The next day, Joshua kisses Amber on the beach without warning, upsetting her. Later, he finds Anne-Marie's dog, Matilda, and returns it to her home, where the two talk. Joshua later apologizes to Amber, and the two reconcile.

Meanwhile, Everly secretly sells Joshua's completed painting and recruits him to forge a Winslow Homer painting in order to save his failing galleries. At one of Amber's parties, Joshua becomes jealous after seeing her with another boy and fights with Ryan before going to Anne-Marie's home, where she treats his injuries.

Back at Everly's mansion, Joshua confronts him about the forgery scheme. Everly offers Joshua a share of the profits if he completes another forged painting, and Joshua agrees. Over the following week, Joshua learns techniques used to make forged paintings appear authentic. After completing the work, he begins to regret his involvement and hides the painting.

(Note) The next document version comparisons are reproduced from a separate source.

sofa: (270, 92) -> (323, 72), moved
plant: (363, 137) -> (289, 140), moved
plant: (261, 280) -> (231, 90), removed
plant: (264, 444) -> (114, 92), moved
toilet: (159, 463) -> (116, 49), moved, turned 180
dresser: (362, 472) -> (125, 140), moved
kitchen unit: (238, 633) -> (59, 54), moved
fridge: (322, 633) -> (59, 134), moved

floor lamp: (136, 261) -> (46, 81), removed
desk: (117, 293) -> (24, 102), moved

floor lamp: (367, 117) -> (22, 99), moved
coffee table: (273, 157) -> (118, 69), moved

Meanwhile, Vanessa locates Joshua's mother living with her boyfriend and another child, leading her to contact child protective services. She also learns more about Joshua's abusive upbringing and Anne-Marie's past tragedy.

Joshua visits Anne-Marie after Everly claims that she was once involved in art forgery. Searching through her belongings, he finds evidence suggesting she had been connected to forged paintings and leaves feeling unable to trust anyone.

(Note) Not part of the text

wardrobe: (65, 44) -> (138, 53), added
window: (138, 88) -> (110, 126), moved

Vanessa later tells Joshua that she could not find his mother, leaving him devastated. Joshua eventually reconciles with Amber, while Anne-Marie discovers Everly's forgery operation and realizes Joshua has hidden the painting. At the art exhibition, Joshua returns the work, and Anne-Marie publicly exposes it as a forgery by cutting the canvas and confessing her own past involvement in Everly's schemes. The painting is proven fake when an underpainting of Dennis the Menace is revealed beneath the surface.

In the end, Joshua agrees to live with Anne-Marie and continues his relationship with Amber, finally finding a sense of belonging.

==Cast==
- Josh Hutcherson as Joshua Mason
- Hayden Panettiere as Amber Felter
- Lauren Bacall as Anne-Marie Cole
- Alfred Molina as Everly Campbell
- Dina Eastwood as Vanessa Reese
- Billy Boyd as Bernie
- Adam Godley as Pinkus
- Alexandra Carl as Rachel
- Jansen Panettiere as Aram
- Scott Eastwood as Ryan
- Tricia Helfer as Sasha
- Alexander Poletti as Young Boy

==Production==
The Forger marks Lawrence Roeck's debut as a feature film director. Experience Media Studios acquired the unfinished film in early 2010, and completed it by February 2011.

===Filming===
The film's 24-day shooting schedule finished on location in Carmel, California in February 2009, and included Carmel locals in several key scenes.

===Music===
"Livin," performed by Ribsy's Nickel; written by Jesse Corona & Jason Williams; published by Ribsy's Nickel Music BMI

==Release==
The film world premiered as Carmel-by-the-Sea at the Arclight in Hollywood, California on March 9, 2011. Following a title change to The Forger, it was released on DVD on July 3, 2012 due to a decision to delay the release until after The Hunger Games (in which Josh Hutcherson plays a leading role) had premiered.